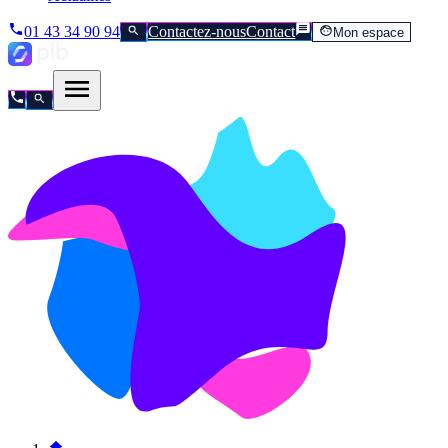
01 43 34 90 94
Contactez-nous
Contact
Mon espace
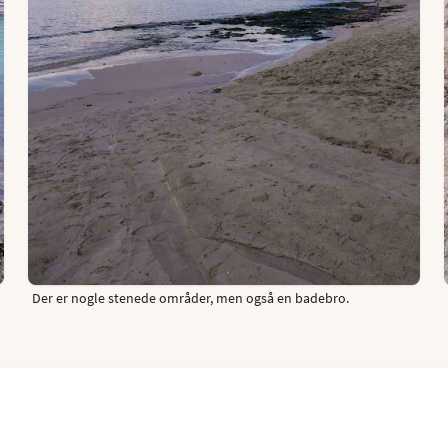
Der er nogle stenede områder, men også en badebro.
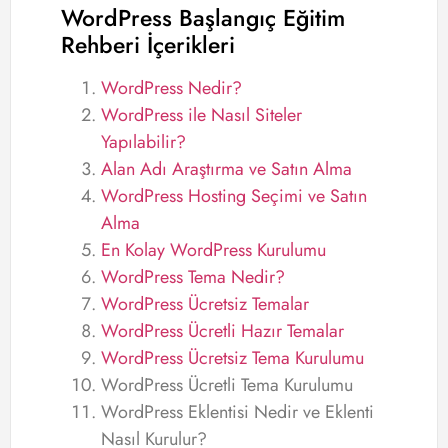
WordPress Başlangıç Eğitim
Rehberi İçerikleri
WordPress Nedir?
WordPress ile Nasıl Siteler
Yapılabilir?
Alan Adı Araştırma ve Satın Alma
WordPress Hosting Seçimi ve Satın
Alma
En Kolay WordPress Kurulumu
WordPress Tema Nedir?
WordPress Ücretsiz Temalar
WordPress Ücretli Hazır Temalar
WordPress Ücretsiz Tema Kurulumu
WordPress Ücretli Tema Kurulumu
WordPress Eklentisi Nedir ve Eklenti
Nasıl Kurulur?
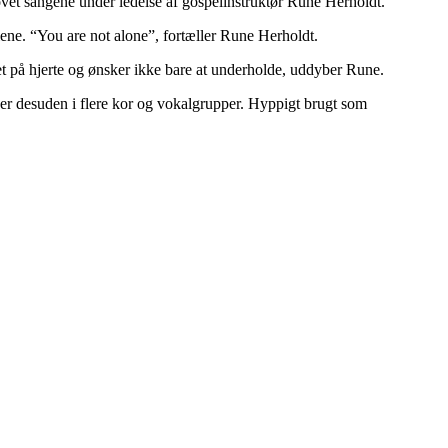
vet sangene under ledelse af gospelinstruktør Rune Herholdt.
alene. “You are not alone”, fortæller Rune Herholdt.
t på hjerte og ønsker ikke bare at underholde, uddyber Rune.
er desuden i flere kor og vokalgrupper. Hyppigt brugt som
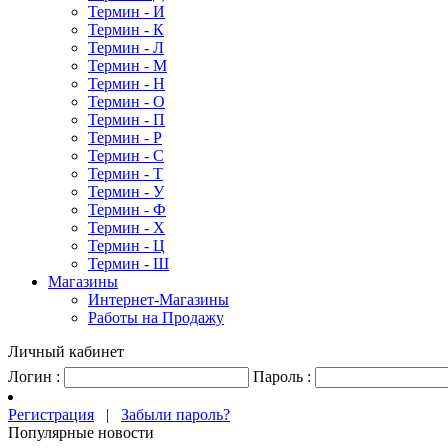
Термин - И
Термин - К
Термин - Л
Термин - М
Термин - Н
Термин - О
Термин - П
Термин - Р
Термин - С
Термин - Т
Термин - У
Термин - Ф
Термин - Х
Термин - Ц
Термин - Ш
Магазины
Интернет-Магазины
Работы на Продажу
Личный кабинет
Логин :
Пароль :
Регистрация
|
Забыли пароль?
Популярные новости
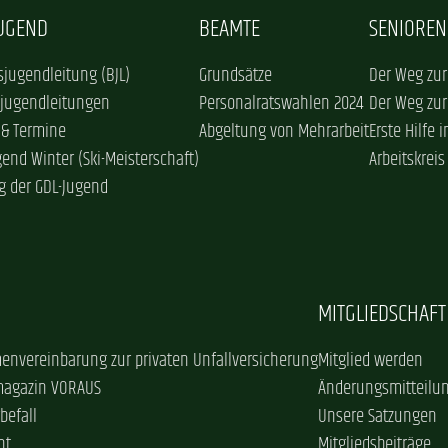
JUGEND
BEAMTE
SENIOREN
jugendleitung (BJL)
Grundsätze
Der Weg zur
sjugendleitungen
Personalratswahlen 2024
Der Weg zur
 & Termine
Abgeltung von Mehrarbeit
Erste Hilfe 
gend Winter (Ski-Meisterschaft)
Arbeitskreis
g der GDL-Jugend
MITGLIEDSCHAFT
envereinbarung zur privaten Unfallversicherung
Mitglied werden
magazin VORAUS
Änderungsmitteilu
befall
Unsere Satzungen
ht
Mitgliedsbeiträge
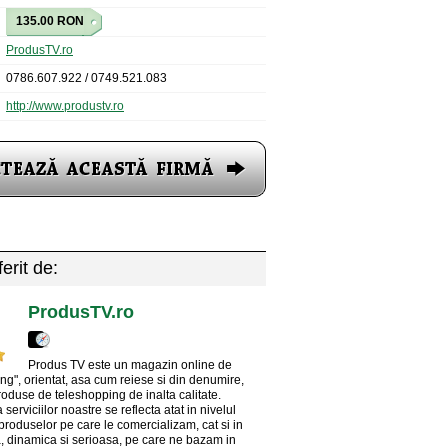
135.00 RON
ProdusTV.ro
0786.607.922 / 0749.521.083
http://www.produstv.ro
erit de:
ProdusTV.ro
Produs TV este un magazin online de
ng", orientat, asa cum reiese si din denumire,
roduse de teleshopping de inalta calitate.
 serviciilor noastre se reflecta atat in nivelul
 produselor pe care le comercializam, cat si in
, dinamica si serioasa, pe care ne bazam in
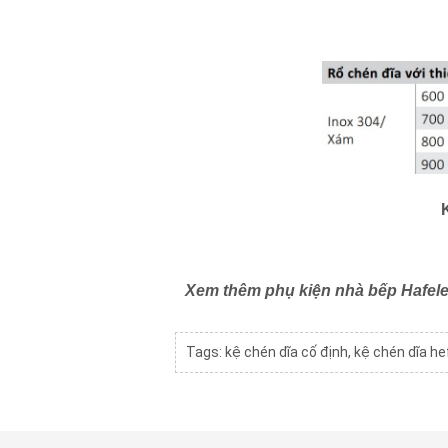
Xem thêm phụ kiện nhà bếp Hafele
Tags:
kệ chén dĩa cố định
,
kệ chén dĩa he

* Task
Using the entries above, say how many lines include the word "Temalar", with no other output.

* Answer box
2